Every allocation will be instrumented to include the guard areas, for
this we need a SIZEOF() which accounts for it. (I using short names
here, names in a real API will differ)

Then every return of an allocation has to be adjusted by the offset if
the user data (except the allocation indicated failure by returning
NULL). So firstly an basic instrumentation would look like:

  Object* myobject = DATAOF( malloc( SIZEOF(*myobject)));

and freeing it by:

 free(BASEOF(myobject));


To implement a registry of all allocations we need a (double) linked list
chaining up all allocations in random order and a central node being the entry
to all this nodes. Double linked because we need fast removes on any node. We
need to store the size of the object, the size of the guard areas and we have
to store a checksums over the data and guard areas. Further a nobug_context
should be stored to track down from where the object was allocated.

With some care this metadata can be stored within the the guard areas before
and after the object to preserve locality and optimize memory usage. Further
some things can be further optimized:

 * It makes no sense to store a full size_t for the object size, gigantic
   allocations with (possibly equally large) guard areas in front and back are
   impractical and rare. I proclaim that 3 bytes (16MB) objects should be
   enough. Biggier allocation areas should be watched otherwise or we when we
   have that big allocations having biggier management structures which store
   the size at another place wont hurt (we can indicate this by storing 0 in
   the ordinary size location).

 * The guard size could be just a factor, then signed char will suffice. 1 to
   127 gives a multiplier, -1 to -128 a (abs) divisor.


Thus follows:

struct before
{
        llist node;
        int32_t guard_size : 8;
        uint32_t allocation_size : 24;
        uint32_t guard_checksum;
};

struct after
{
        uint32_t data_checksum;
        nobug_context context;
};


and wrap a user will have the layout like:
{
	char front_guard[guard_size - sizeof(struct before)];
	struct before front_meta;

	user_data here; /* this is the address of the user data */

	char pad_guard[calculate_alignment_somehow()];
	struct after back_meta;
	char back_guard[guard_size - sizeof(struct after)];
}


Now we can assert that the guard areas didnt got corrupted by calculating and
comparing the checksum (we need to do this on each llist update touching a
node). When the data checksuim is set (we define '0' as being unused) then we
can assert that the data didnt got modified too. This should be done with an
explicit API, MEMCHECK(object) for checking and FREEZE(object) for
recalculating the checksum after a mutation. Freeing an object should do the
MEMCHECK too. To release the FREEZE we need a UNFREEZE() too.

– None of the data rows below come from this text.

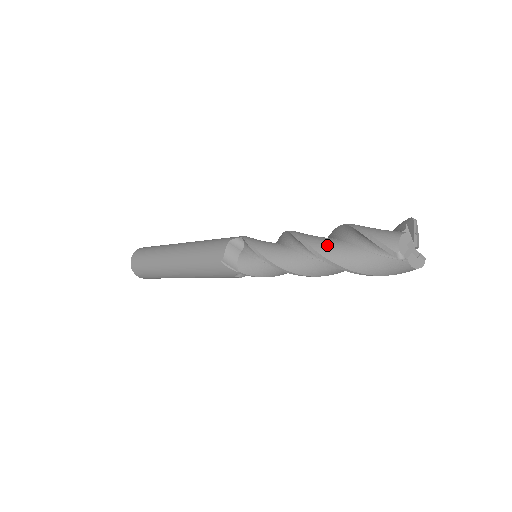
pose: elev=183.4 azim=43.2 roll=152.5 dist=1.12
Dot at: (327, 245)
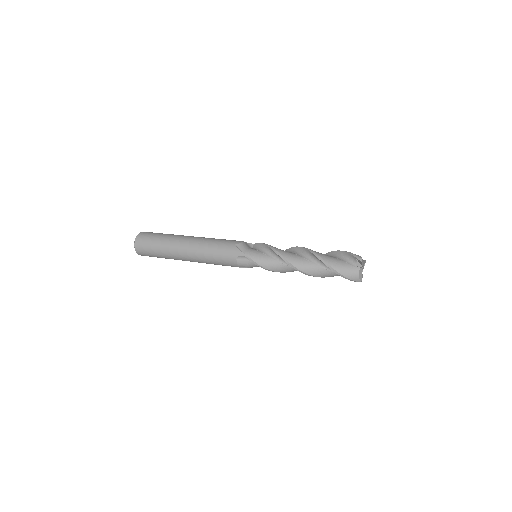
Dot at: (316, 272)
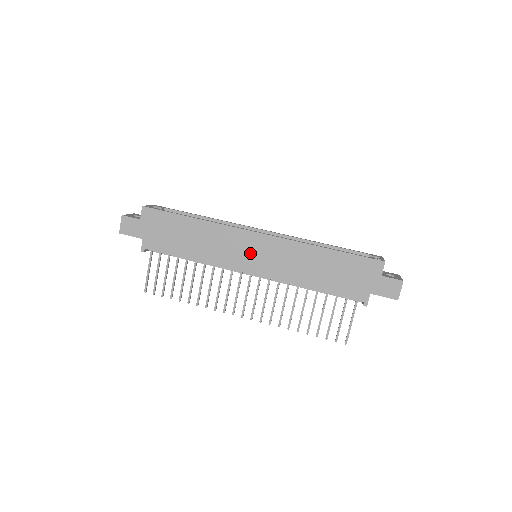
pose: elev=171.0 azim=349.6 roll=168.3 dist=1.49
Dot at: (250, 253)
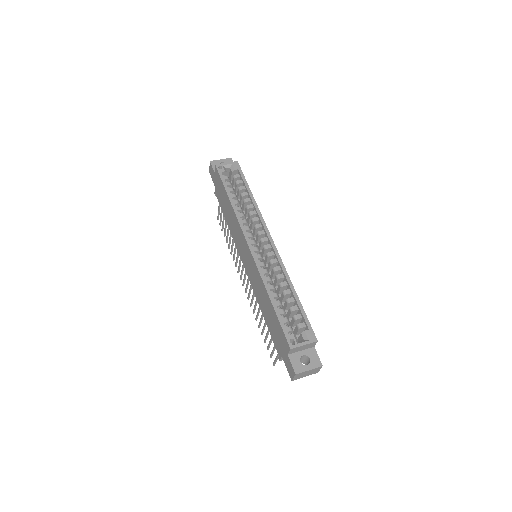
Dot at: (244, 253)
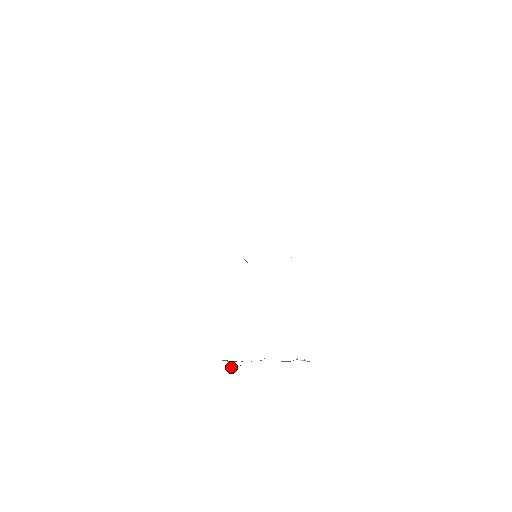
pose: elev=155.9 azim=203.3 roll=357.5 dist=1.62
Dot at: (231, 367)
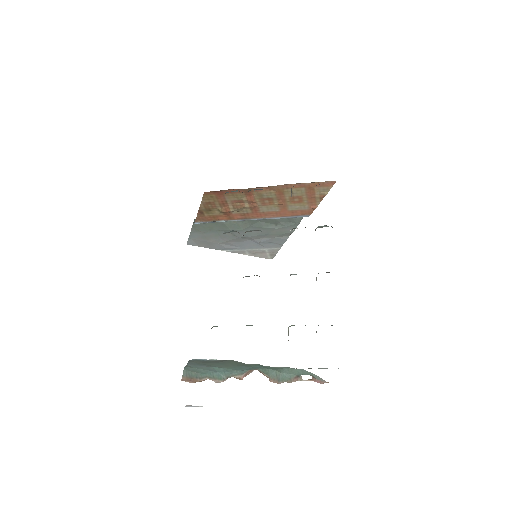
Dot at: (191, 364)
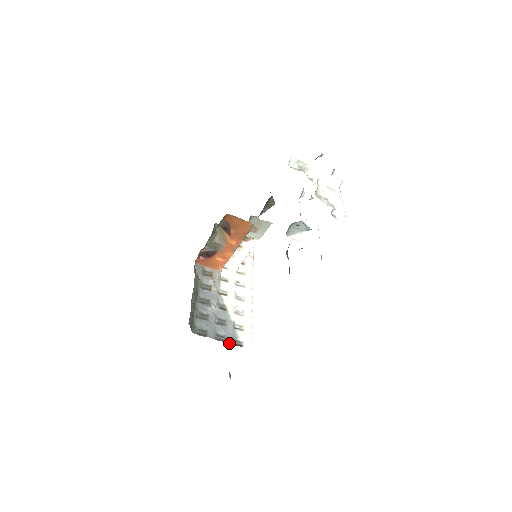
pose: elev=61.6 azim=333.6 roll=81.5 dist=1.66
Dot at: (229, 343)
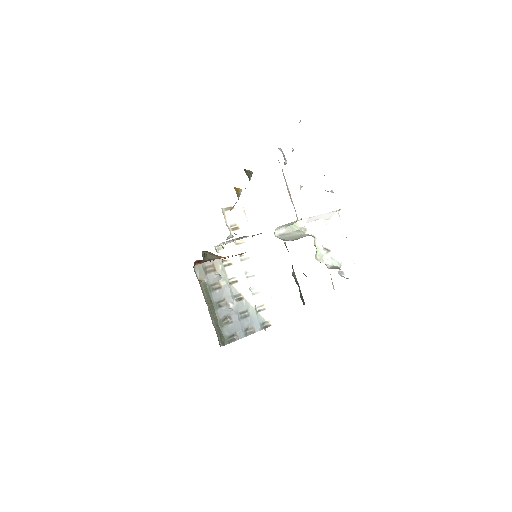
Dot at: occluded
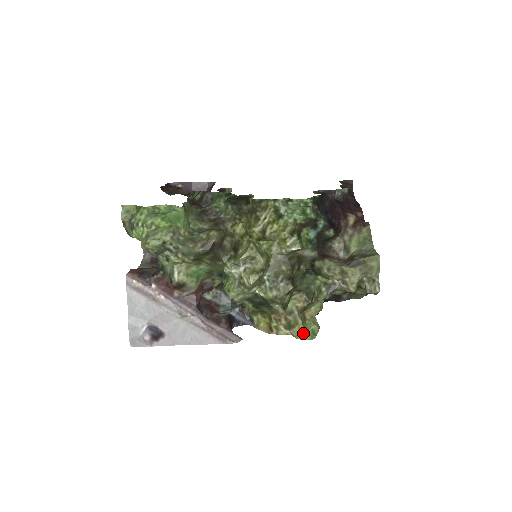
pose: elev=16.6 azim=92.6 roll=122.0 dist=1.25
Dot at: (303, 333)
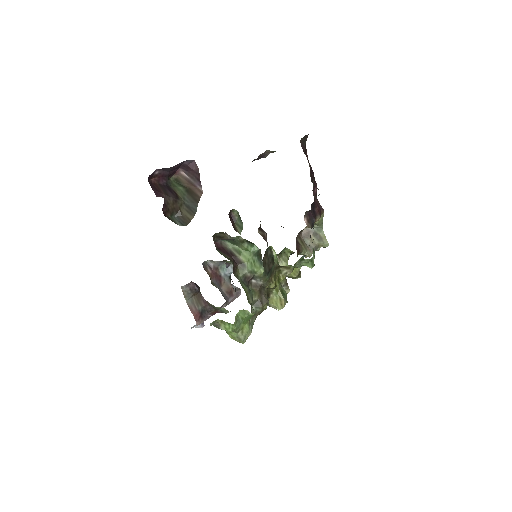
Dot at: occluded
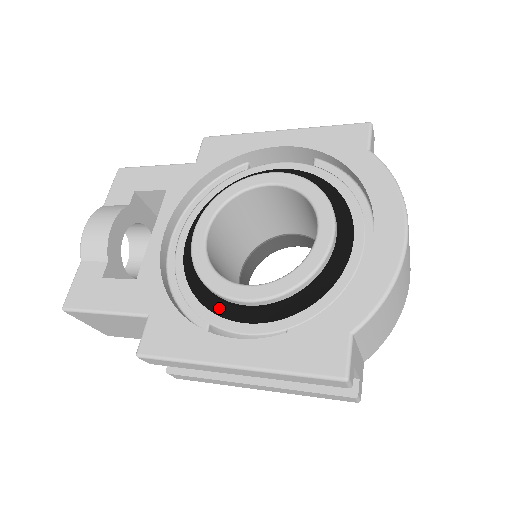
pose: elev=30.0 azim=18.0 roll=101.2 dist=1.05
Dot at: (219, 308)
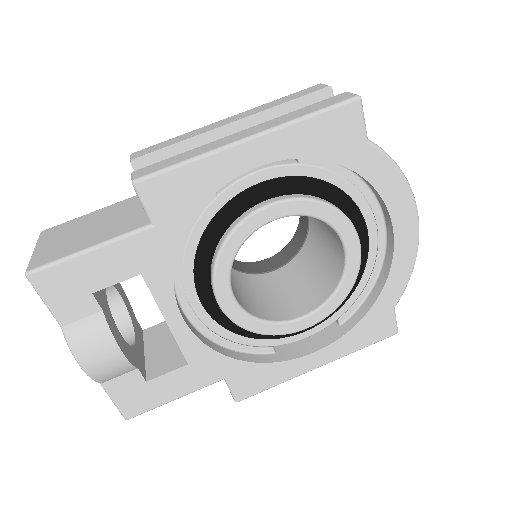
Dot at: occluded
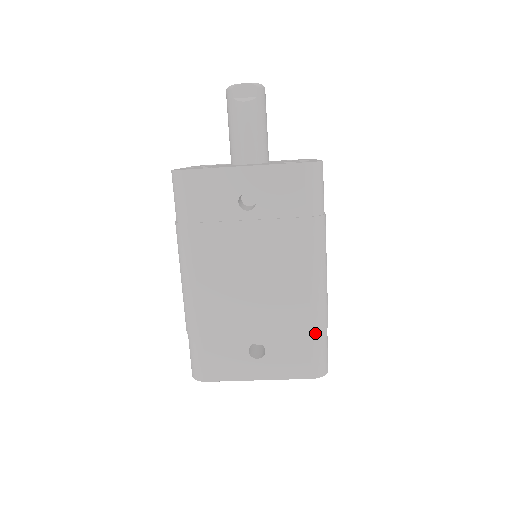
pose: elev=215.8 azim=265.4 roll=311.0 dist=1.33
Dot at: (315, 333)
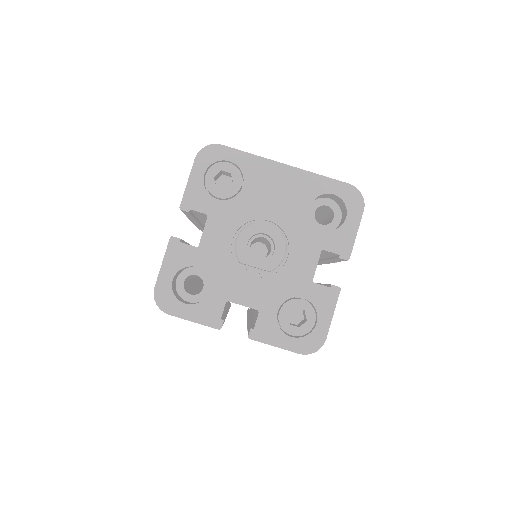
Dot at: occluded
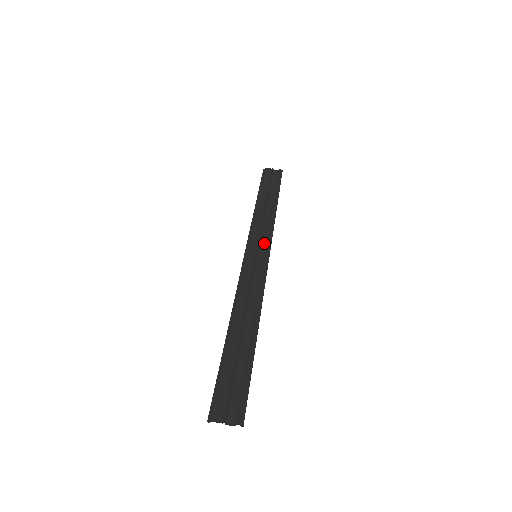
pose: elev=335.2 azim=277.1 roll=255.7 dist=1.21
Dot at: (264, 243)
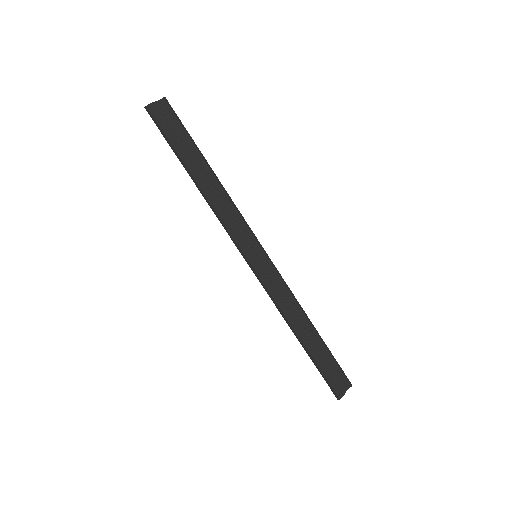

Next, we have all allocated memory available in the list, this means we can
check for potential leaks at the end of the application lifetime (or
inbetween) by doing a garbage collector like conservative scan. Since we have
no roots (as in a GC) and not all memory/references are necceesary covered
with the intrusive mechanism this should be taken with a grain of salt, as
there is no gurantee for it to be exact.



Implications?

There is a gotcha now, when the program runs under valgrind, then
initializing memory guards will prevent valgrind detecting illegal reads to
it. Valgrind has some hooks to mark memory areas uninitialized but we
possibly just want to disable all this memory checking when running
under valgrind, otherwise this might just decrease valgrinds
performance even more.

Thats it for now, a implementation with more details (log flags and all) will
follow some day, but don't hold your breath.